**TO DO:**
a) Using the text about Minca, explain in one to three sentences why coffee lovers will find their home there.
b) Return the passage from the text about Minca starting with "Minca – a tiny" and going on through "at Hotel Minca.".
c) According to the text about Minca, in which mountain range is the town perched?

**DOCUMENT EXTRACT:**
....

Minca – a tiny town perched in the highest coastal range in the world, the Sierra Nevada de Santa Marta – is one of my favorite places to visit on Colombia’s Caribbean Coast. Minca has an artsy, communal spirit and a culture grounded strongly in the area’s indigenous roots. Minca is also a bird watchers’ paradise. True birders (think The Big Year) can take multi-day tours to scout out rare varieties; the rest of us can see some fairly spectacular feathered friends while enjoying lunch at Hotel Minca.

Coffee lovers, too, will find their home here. La Victoria – an organic coffee plantation dating back to the mid-1800’s – will show you how they grow, harvest, and process coffee through environmentally friendly, organic, and sustainable methods that use much of the original equipment. After you get your caffeine fill, you can take a hike or four-wheel-drive ride to a nearby waterfall for a swim. Finish it off with a frozen limonada or some Spanish tapas at a restaurant overlooking the lights of Santa Marta far below. If you’d like to make a night of it, rent a mountain cabin, or even just a hammock. You’ll have memories that will stick with you for years to come.

....

**PROVIDED MATERIAL:**
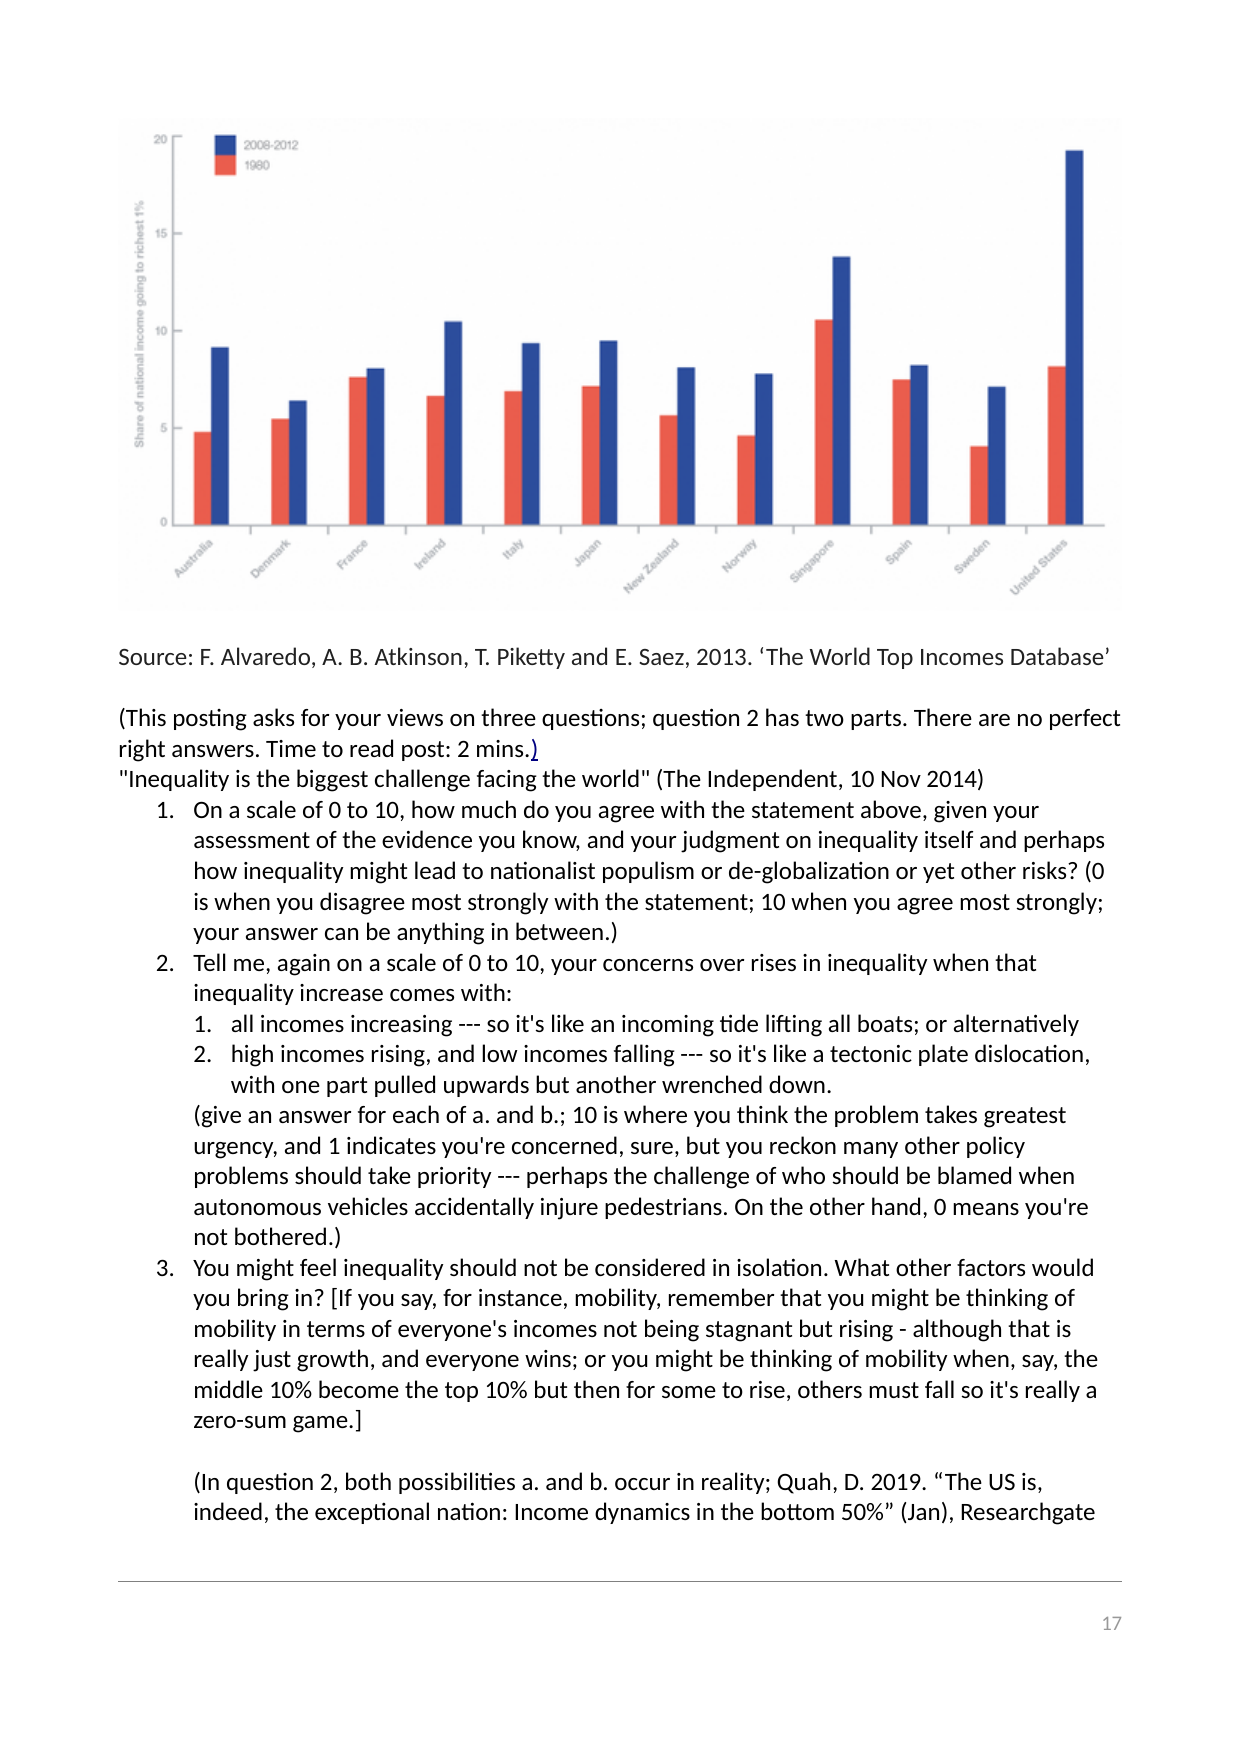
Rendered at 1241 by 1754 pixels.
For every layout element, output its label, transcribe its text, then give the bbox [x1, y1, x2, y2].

....

**SOLUTION LIST:**
a) Minca is home to La Victoria, an organic coffee plantation dating back to the mid-1800s. There, visitors are shown how coffee is grown, harvested, and processed through environmentally friendly, organic, and sustainable methods that use much of the original equipment.

b)
Minca – a tiny town perched in the highest coastal range in the world, the Sierra Nevada de Santa Marta – is one of my favorite places to visit on Colombia’s Caribbean Coast. Minca has an artsy, communal spirit and a culture grounded strongly in the area’s indigenous roots. Minca is also a bird watchers’ paradise. True birders (think The Big Year) can take multi-day tours to scout out rare varieties; the rest of us can see some fairly spectacular feathered friends while enjoying lunch at Hotel Minca.

c) The Sierra Nevada de Santa Marta, the highest coastal range in the world.